**Short exercise:** Find every line in the listing below that contains the string "kern", and copy each one out. Case counts.

====== Record set

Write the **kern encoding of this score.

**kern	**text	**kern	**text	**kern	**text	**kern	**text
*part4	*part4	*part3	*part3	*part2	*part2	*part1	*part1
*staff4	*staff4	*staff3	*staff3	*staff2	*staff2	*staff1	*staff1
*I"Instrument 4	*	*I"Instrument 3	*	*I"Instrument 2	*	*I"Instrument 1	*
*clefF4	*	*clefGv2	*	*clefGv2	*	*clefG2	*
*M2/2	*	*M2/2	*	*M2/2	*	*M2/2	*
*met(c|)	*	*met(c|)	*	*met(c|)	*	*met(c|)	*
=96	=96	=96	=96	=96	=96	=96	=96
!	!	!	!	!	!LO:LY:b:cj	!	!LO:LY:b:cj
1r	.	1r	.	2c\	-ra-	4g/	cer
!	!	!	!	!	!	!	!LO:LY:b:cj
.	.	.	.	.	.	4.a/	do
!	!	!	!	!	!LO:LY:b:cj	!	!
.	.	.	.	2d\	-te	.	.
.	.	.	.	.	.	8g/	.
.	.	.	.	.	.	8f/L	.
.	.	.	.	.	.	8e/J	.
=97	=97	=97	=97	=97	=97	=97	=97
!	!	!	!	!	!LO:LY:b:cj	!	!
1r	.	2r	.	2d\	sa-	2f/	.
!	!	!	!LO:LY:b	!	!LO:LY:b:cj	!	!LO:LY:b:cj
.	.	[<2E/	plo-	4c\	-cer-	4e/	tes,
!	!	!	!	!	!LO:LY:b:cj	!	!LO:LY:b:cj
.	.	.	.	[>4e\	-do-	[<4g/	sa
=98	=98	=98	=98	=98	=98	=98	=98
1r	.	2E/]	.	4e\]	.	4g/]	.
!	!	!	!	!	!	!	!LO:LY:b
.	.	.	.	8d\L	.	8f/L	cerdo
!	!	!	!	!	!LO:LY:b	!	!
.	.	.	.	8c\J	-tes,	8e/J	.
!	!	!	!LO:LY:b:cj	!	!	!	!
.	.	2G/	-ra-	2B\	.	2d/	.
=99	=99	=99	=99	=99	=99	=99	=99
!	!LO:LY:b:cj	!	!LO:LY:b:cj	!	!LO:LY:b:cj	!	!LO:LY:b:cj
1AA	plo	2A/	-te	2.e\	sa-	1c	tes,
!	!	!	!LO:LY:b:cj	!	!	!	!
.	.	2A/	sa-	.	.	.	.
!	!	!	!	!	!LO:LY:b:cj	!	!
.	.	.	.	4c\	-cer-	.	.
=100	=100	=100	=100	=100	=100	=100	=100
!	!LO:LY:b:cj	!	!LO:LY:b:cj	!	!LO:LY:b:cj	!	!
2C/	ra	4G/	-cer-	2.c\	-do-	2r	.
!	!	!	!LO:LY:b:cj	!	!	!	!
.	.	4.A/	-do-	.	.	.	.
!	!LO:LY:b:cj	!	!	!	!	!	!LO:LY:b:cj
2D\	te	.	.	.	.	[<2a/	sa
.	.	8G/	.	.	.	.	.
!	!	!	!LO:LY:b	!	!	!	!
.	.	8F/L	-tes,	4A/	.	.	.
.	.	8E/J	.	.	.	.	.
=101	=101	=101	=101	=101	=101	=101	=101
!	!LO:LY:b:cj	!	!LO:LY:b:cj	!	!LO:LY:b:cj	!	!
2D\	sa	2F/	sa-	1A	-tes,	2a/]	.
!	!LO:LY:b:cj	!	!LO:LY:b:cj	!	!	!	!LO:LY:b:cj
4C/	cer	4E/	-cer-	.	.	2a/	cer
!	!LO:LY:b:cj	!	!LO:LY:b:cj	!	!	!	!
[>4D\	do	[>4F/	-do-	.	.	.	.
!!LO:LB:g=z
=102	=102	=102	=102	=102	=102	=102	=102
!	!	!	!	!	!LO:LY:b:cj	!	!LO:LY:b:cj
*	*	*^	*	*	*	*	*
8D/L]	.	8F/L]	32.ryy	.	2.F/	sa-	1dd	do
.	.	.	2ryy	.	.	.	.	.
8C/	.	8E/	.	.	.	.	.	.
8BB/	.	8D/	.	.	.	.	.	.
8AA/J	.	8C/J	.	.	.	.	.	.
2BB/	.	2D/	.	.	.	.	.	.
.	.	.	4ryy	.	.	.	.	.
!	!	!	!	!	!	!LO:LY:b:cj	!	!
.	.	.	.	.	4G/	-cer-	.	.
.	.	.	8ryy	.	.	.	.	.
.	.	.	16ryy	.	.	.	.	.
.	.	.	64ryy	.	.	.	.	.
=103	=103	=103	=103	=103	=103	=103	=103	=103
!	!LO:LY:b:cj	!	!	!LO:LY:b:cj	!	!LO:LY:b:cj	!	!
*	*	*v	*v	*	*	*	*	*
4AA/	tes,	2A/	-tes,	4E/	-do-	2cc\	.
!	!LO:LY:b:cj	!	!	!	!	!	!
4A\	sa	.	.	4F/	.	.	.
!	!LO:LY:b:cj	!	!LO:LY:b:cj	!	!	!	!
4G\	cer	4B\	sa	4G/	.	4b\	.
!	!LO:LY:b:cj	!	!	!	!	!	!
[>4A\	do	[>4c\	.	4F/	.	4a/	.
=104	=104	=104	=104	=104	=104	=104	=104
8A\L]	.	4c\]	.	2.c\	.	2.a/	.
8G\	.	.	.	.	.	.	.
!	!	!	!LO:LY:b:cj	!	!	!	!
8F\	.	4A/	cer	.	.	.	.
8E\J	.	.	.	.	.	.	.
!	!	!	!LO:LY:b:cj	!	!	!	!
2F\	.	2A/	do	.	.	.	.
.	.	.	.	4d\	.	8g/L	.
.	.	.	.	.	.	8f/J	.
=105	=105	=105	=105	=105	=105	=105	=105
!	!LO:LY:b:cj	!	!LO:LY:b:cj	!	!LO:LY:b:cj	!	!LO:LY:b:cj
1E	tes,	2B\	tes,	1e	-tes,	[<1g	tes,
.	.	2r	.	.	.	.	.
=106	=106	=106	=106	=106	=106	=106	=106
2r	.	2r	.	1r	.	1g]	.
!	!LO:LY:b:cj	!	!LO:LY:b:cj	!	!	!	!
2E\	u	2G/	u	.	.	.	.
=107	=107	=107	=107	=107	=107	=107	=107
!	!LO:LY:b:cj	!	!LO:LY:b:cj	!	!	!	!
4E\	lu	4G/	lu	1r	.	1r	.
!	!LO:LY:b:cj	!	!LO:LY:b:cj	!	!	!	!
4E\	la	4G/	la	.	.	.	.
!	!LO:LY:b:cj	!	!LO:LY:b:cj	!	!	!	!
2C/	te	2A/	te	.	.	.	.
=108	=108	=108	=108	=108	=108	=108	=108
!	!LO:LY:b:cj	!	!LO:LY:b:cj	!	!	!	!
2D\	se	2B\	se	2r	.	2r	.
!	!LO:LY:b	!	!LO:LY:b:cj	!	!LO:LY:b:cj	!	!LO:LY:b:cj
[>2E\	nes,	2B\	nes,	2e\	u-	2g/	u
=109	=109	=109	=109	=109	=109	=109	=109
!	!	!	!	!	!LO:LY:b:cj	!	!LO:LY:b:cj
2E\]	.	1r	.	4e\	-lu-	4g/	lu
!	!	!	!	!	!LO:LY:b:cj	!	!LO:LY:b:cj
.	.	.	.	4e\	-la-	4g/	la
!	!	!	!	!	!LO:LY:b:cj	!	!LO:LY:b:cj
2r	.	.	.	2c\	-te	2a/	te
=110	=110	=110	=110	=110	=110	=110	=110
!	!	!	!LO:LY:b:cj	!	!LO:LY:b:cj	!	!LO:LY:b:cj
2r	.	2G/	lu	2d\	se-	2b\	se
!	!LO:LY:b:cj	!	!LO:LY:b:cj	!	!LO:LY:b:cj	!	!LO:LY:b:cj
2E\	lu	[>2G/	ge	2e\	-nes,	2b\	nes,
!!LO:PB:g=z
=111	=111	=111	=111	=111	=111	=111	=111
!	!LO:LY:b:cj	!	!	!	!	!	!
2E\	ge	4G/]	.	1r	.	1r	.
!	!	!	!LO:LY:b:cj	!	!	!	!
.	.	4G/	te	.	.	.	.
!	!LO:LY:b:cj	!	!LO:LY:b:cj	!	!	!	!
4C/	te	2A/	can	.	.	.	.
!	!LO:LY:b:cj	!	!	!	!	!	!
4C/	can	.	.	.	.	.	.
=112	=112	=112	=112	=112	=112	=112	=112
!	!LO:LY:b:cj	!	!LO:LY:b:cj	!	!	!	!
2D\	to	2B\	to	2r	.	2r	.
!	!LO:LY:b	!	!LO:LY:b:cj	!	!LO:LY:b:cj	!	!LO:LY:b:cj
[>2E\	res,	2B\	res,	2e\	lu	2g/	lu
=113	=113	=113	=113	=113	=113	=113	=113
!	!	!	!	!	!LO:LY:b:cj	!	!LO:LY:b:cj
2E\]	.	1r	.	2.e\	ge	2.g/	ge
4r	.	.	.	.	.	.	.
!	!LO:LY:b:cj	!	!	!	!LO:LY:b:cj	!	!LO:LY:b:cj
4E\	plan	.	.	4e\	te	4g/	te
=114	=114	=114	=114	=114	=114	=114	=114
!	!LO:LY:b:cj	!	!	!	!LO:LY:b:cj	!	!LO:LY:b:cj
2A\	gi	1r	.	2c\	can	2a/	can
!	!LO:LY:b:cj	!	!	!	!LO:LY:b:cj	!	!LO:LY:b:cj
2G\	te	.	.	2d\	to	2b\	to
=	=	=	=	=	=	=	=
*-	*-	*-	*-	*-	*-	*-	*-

============

**Worked answer:**
Write the **kern encoding of this score.
**kern	**text	**kern	**text	**kern	**text	**kern	**text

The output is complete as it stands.